De ce point de vue, le Parlement Européen représente un cadre particulièrement favorable : l’absence de clivage majorité>
Ceci étant, le Parlement Européen souffre aussi d’un double handicap. Le premier est paradoxalement son manque de visibilité : alors même que ses travaux sont publics et diffusés en permanence sur le Net, la classe médiatique y consacre en général très peu d’espace, ce qui rend possible pour les plus réactionnaires de prendre des positions difficilement défendables à l’abri des regards ; la pression publique ne s’exerce donc que trop peu. Le second est qu’il souffre d’une sorte de complexe d’infériorité par rapport au Conseil (les gouvernements des Etats-Membres) et à la Commission, ce qui l’amène bien souvent à être le premier à céder en cas de conflit. Produit des premières décennies de son fonctionnement, où il était une institution tenue à l’écart du processus de décision politique, le Parlement doit encore pleinement habiter son nouveau rôle de co-législateur.

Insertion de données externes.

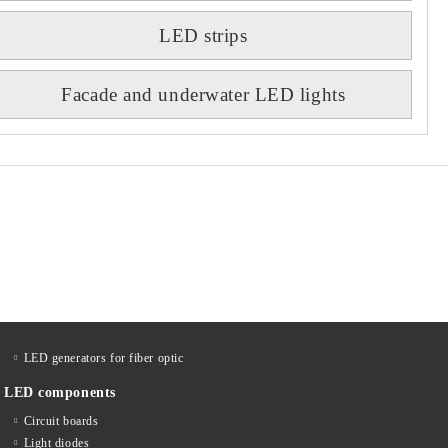
LED strips
Facade and underwater LED lights
LED generators for fiber optic
LED components
Circuit boards
Light diodes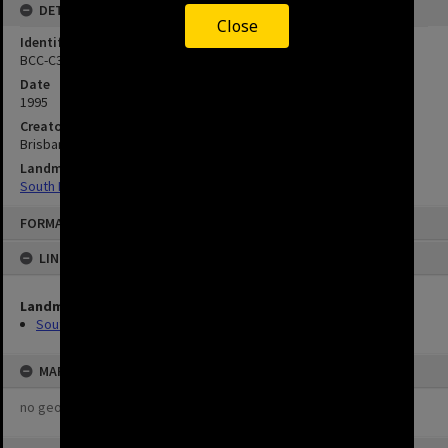
DETAILS
Close
Identifier
BCC-C35-952110.29
Date
1995
Creator
Brisbane City Council
Landmarks
South Brisbane Cemetery
FORMAT: IMAGE
LINKED TO
Landmarks
South Brisbane Cemetery
MAP
no geotags or polygons yet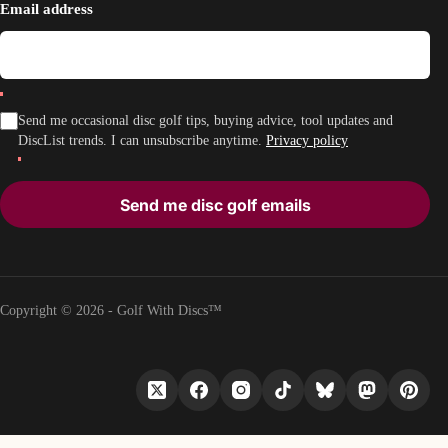
Email address
Send me occasional disc golf tips, buying advice, tool updates and
DiscList trends. I can unsubscribe anytime.
Privacy policy
Send me disc golf emails
Copyright © 2026 - Golf With Discs™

b[Conclusion: Etre acteurs de la transformation]b
Alors, verre à moitié vide ou à moitié plein? Si les partisans résolus d’un changement de civilisation sont encore minoritaires dans le débat européen, il est clair que le sentiment diffus que notre système de développement, basé sur la religion de la croissance du PIB, nous mène dans une voie sans issue, se répand largement au sein de la société. Pour nous donner une chance de gagner la bataille des idées, base indispensable à un changement durable de politique, nous, écologistes, devons être capables de relever au moins trois défis :
• (Ré)investir pleinement le projet de transformation radicale de notre modèle de développement : au fil de leur évolution, les Verts n’ont pas toujours été exempts du reproche d’une certaine normalisation, se voyant parfois plus comme vecteurs d’une amélioration du système plutôt que comme acteurs de sa transformation. Au moment historique ou sous les coups de boutoir de ses contradictions et de ses limites, il craque de partout, renoncer à notre ambition transformatrice serait une erreur fatale. Au contraire, il nous faut pleinement assumer notre projet, en osant affirmer que c’est précisément au nom du réalisme que nous proposons un changement radical.

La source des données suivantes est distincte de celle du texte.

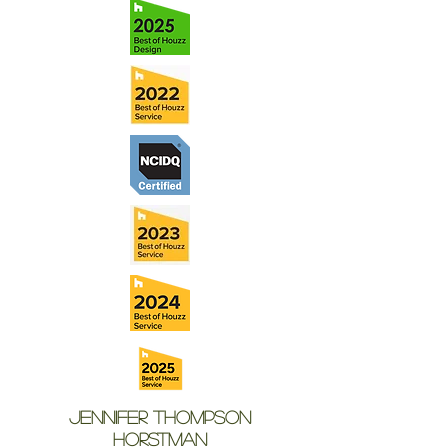
Jennifer Thompson
Horstman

• Approfondir l’élaboration des solutions : reconnaissons-le, personne n’a sur plan ou sur étagère, la formule magique qui décrit la société durable et juste du 21ème siècle. N’ayons pas peur de le dire car contrairement à ce qu’il affirme, le camp de la conservation ne défend pas un système qui marche. Nous pouvons au contraire revendiquer que, peut-être mieux que d’autres, nous comprenons les défis posés aux sociétés humaines en ce début de 21ème siècle et avons l’ambition de proposer des débuts de solution pour engager la transformation. Qu’il s’agisse d’indicateurs alternatifs, de fiscalité, de dispositifs d’incitation…,nous avons des embryons de solutions qu’il est indispensable de multiplier, de développer, d’approfondir en alliance avec les acteurs de changement partout dans la société. De cela dépend la crédibilité de l’alternative politique ; sans des solutions crédibles, il sera toujours plus facile de faire confiance à ceux qui sont perçus comme les plus « sérieux » sur le plan économique, comme en témoigne le succès indécent des forces de droite, au milieu de la pire crise du système qu’ils ont toujours porté !

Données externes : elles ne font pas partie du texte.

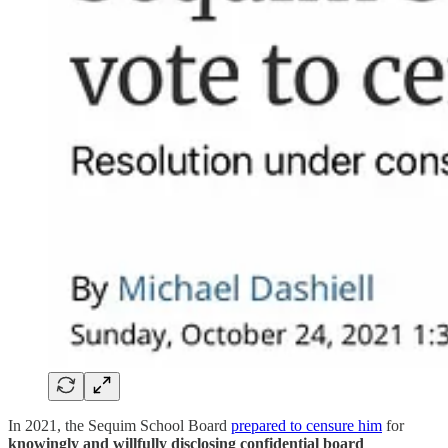
In 2021, the Sequim School Board
prepared to censure him
for
knowingly and willfully disclosing confidential board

• Faire le pari de l’ouverture : si les acteurs de changement (et parallèlement, les forces les plus conservatrices) se retrouvent dans tous les secteurs de la société, les Verts doivent se rendre capables de tisser des liens au-delà de leurs partenaires historiques. Cela signifie sortir du confort d’avoir raison « entre-soi », s’ouvrir à des formes d’expression et d’action plus diverses, et, partant, à une diversité interne plus forte. C’est ainsi que nous pourrons être les catalyseurs de la mobilisation des majorités de transformation. Si nous voulons que l’Europe se place à la pointe de la transformation, se donne les moyens d’assurer les conditions d’une existence digne pour ses habitants et de signifier quelque chose sur la planète au 21ème siècle, c’est dans les cinq à dix ans qui viennent que cela se joue. C’est aussi dans cette période que les écologistes jouent leur avenir. Nous avons un rôle historique à jouer comme acteurs de la transformation ; sachons en être à la hauteur.